The text discusses Mamba, a new neural net architecture that surpasses transformers in language modelling by using less compute and addressing the limitations of traditional recurrent neural networks. Despite facing rejection from a prestigious conference due to critique on evaluation metrics and memory requirements, Mamba showcases potential for efficient long-range information processing and sparks debates on the peer review process within the academic community.

Mamba is a new neural net architecture that outperforms transformers in language modelling, showing promising results at small model sizes. It uses less compute than transformers, with Mamba only requiring O(nlog(n)) compute for an input sequence of n words compared to transformers’ O(n^2). The architecture of Mamba is presented as an extension of recurrent neural networks (RNNs) rather than the complex state-space models, making it more accessible and easier to understand. By incorporating linear recurrence and parallel computation methods, Mamba addresses the limitations of RNNs, such as slow training and parallelization issues, to achieve efficient and effective long-range information processing.
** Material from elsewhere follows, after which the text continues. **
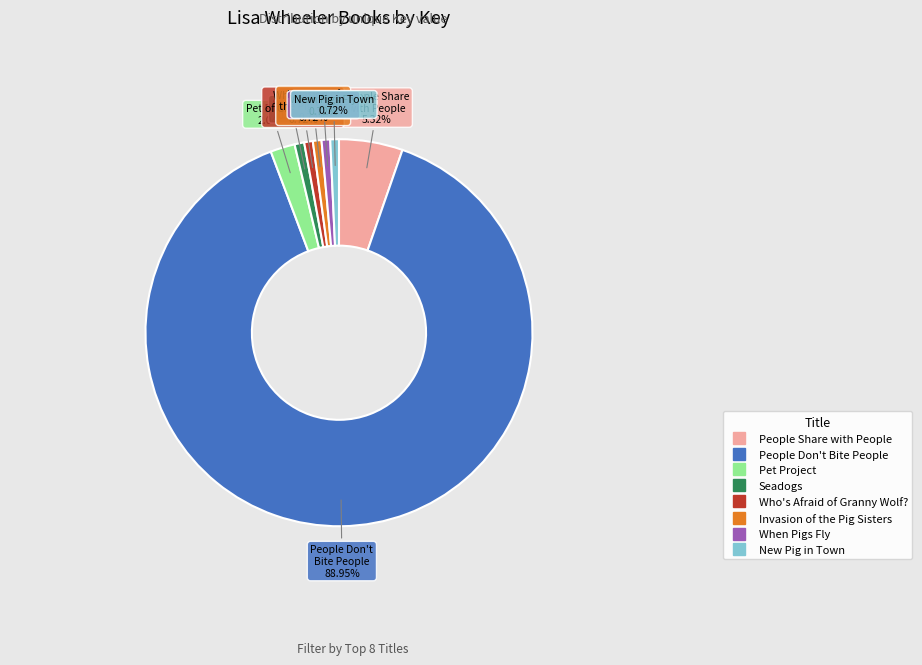

How much of the chart is everything except New Pig in Town?

99.3%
Linear RNNs, a key component of Mamba, are designed to be fast and capable of learning long sequences by leveraging matrix diagonalization techniques. This enables linear recurrence operations to be computed in parallel in O(log(n)) time, significantly improving efficiency. The stability of gradients in linear RNNs is maintained through weight initialization strategies that ensure the recurrent weights are close to 1 at the start of training, overcoming the challenges of vanishing and exploding gradients. These advancements contribute to the success of linear RNNs in achieving state-of-the-art performance on long-range reasoning tasks, showcasing their potential in handling extensive context.

The linear RNN architecture forms the basis of state-space models, which are essentially linear RNNs with a specific weight initialization scheme inspired by control theory. By expanding the output vectors and optimizing memory usage, Mamba enhances its performance in language modelling tasks. The dynamic linear recurrent neural network, Mamba, introduces a novel approach by using different weights for each input to control information retention and forgetting. This adaptability allows Mamba to excel in language modelling and outperform other models, including transformers, on various downstream tasks.
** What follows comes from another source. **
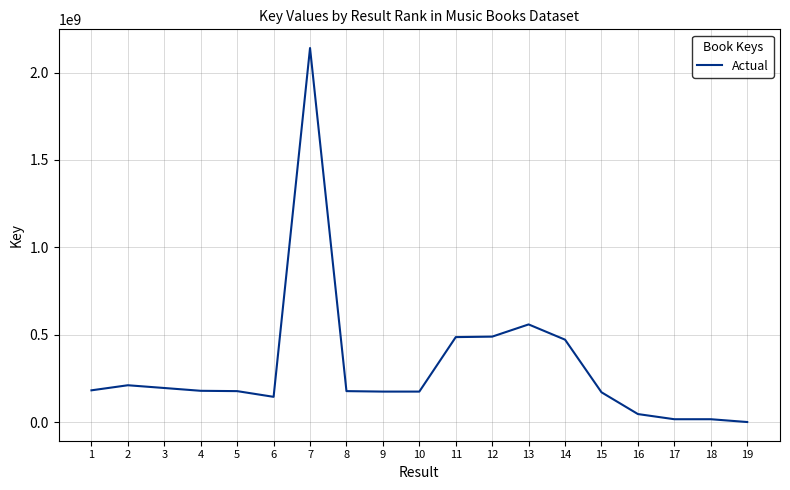

Is it true that the value at 12 is 262527761?

False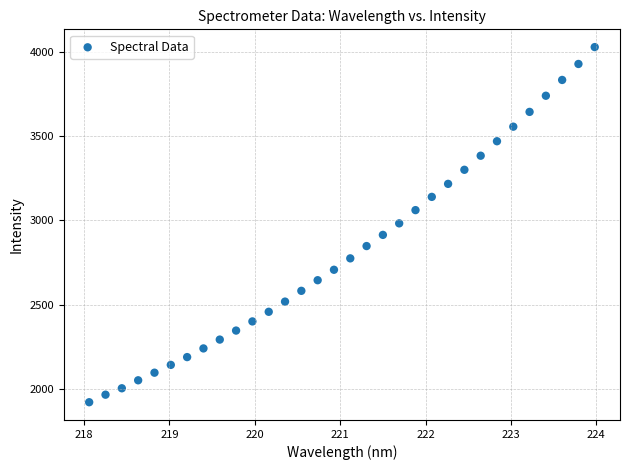

What is the range of X values (max minus min)?

5.9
Despite the success and significance of the Mamba architecture, the paper faced rejection from a prestigious machine learning conference due to critiques that questioned its evaluation metrics and memory requirements. The peer review process raised debates within the academic community regarding the validity of rejection reasons and the effectiveness of current reviewing practices. Mamba’s rejection has sparked discussions on the importance of evaluating models based on relevant tasks and the necessity for improvements in the peer review process to ensure fair assessment and recognition of groundbreaking advancements in the field of machine learning.